EMI closing in on £1bn Warner deal

Jon Rees|Mail13 April 2012

BRITISH music giant EMI has begun a minute examination of Warner Music's accounts ahead of its imminent £1 billion deal to acquire the company from its parent Time Warner.

EMI will not finalise the details of the financing required for the acquisition until it completes this process, known as due diligence.

The fact that this process is now under way indicates that the deal is reaching its final stages. However, reports in New York last week that it was likely to be concluded within a few days are wide of the mark, say those familiar with the talks.

EMI, home to Robbie Williams and Kylie Minogue, has offered Time Warner £650 million in cash for Warner plus a 25% stake in the merged company which would be worth a further £420 million. The terms are understood to have been agreed by both parties.

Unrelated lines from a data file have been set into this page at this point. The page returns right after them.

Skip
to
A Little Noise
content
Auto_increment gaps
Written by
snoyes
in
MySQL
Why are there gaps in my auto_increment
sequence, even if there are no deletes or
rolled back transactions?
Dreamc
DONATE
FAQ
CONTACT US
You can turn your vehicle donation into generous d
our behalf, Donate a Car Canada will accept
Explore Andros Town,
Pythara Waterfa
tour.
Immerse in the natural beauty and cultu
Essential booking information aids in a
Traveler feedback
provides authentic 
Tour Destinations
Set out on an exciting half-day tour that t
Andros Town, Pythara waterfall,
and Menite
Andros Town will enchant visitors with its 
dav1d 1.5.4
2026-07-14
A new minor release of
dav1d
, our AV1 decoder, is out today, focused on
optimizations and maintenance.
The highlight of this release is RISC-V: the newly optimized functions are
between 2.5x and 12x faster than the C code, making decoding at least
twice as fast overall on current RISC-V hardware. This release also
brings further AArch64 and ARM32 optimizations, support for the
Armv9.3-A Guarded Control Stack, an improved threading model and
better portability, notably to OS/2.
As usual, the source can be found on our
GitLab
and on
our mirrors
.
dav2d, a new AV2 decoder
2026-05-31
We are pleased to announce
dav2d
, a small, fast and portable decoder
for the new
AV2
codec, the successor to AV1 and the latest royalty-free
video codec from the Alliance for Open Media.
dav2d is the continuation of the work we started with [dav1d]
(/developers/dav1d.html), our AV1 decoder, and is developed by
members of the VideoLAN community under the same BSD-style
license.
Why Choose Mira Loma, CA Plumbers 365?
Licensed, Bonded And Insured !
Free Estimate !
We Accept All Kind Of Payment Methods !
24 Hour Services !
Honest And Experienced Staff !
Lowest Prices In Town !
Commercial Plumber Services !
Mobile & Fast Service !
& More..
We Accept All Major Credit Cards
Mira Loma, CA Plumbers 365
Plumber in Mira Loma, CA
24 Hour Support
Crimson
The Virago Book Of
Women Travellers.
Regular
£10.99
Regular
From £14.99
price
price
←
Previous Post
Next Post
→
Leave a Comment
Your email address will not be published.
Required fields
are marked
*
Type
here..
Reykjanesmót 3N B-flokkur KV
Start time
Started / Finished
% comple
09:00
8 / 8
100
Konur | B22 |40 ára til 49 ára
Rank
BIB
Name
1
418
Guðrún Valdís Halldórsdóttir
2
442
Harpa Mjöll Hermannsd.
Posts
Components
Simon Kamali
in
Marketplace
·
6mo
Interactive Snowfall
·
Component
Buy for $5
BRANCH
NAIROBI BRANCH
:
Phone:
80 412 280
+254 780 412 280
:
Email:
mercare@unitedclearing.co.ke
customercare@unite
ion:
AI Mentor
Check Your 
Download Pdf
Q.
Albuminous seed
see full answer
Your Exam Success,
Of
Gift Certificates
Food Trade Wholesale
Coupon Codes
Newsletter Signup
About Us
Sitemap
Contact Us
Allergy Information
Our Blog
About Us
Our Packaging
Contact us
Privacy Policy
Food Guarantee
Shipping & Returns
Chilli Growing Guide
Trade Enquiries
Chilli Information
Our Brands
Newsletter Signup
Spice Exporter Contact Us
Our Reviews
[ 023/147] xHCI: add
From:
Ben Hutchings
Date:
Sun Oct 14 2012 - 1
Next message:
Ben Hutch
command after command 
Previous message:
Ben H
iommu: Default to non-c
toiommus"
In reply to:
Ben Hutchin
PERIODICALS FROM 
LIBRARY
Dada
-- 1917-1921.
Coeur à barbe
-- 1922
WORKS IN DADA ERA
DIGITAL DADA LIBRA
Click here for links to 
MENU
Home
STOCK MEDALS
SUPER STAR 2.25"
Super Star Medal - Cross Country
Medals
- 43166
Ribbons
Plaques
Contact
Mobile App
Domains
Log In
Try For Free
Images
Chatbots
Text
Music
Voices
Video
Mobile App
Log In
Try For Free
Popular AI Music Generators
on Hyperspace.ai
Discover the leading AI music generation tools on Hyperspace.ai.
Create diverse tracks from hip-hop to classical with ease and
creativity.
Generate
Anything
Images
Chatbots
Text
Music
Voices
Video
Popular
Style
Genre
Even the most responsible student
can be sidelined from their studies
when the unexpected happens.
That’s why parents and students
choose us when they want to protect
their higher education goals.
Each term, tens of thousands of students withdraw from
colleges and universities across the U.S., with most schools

The due diligence is complex not least because Warner, which boasts Madonna and REM, has operations in more than 50 countries.

There has been intense interest in how EMI's chairman Eric Nicoli will fund the deal since the music company has debts of £860 million and a stock market valuation of £1.3 billion. It is possible that the company will raise at least part of the money through a rights issue, and borrow the remainder.

EMI has only been able to start due diligence after Time Warner made it clear that rival German firm BMG was out of the picture. BMG, part of the Bertelsmann media group, had previously been in exclusive talks, led by Warner chairman Roger Ames. These lasted more than four months. Nicoli then stepped in to negotiate with Ames's boss, Dick Parsons who is chairman of Time Warner.

Warner, meanwhile, is believed to be in dispute with one of its star acts, Madonna. She is considering legal action against the company over her Maverick record label, a joint venture between the performer and Warner.

Madonna is believed to want to buy Warner's stake in Maverick before Warner is sold. She fears a new owner would not want to invest in the 11-year-old label which includes artists such as Alanis Morissette. Warner would only say: 'We love Madonna.'

Meanwhile, Sony is talking to Bertelsmann about merging its business with BMG. Both EMI/Warner and Sony/BMG will need clearance from the competition authorities in the US and Europe before they can proceed.

A Sony/BMG deal could present the regulators with more problems than EMI/Warner since the combined size of the firms is bigger.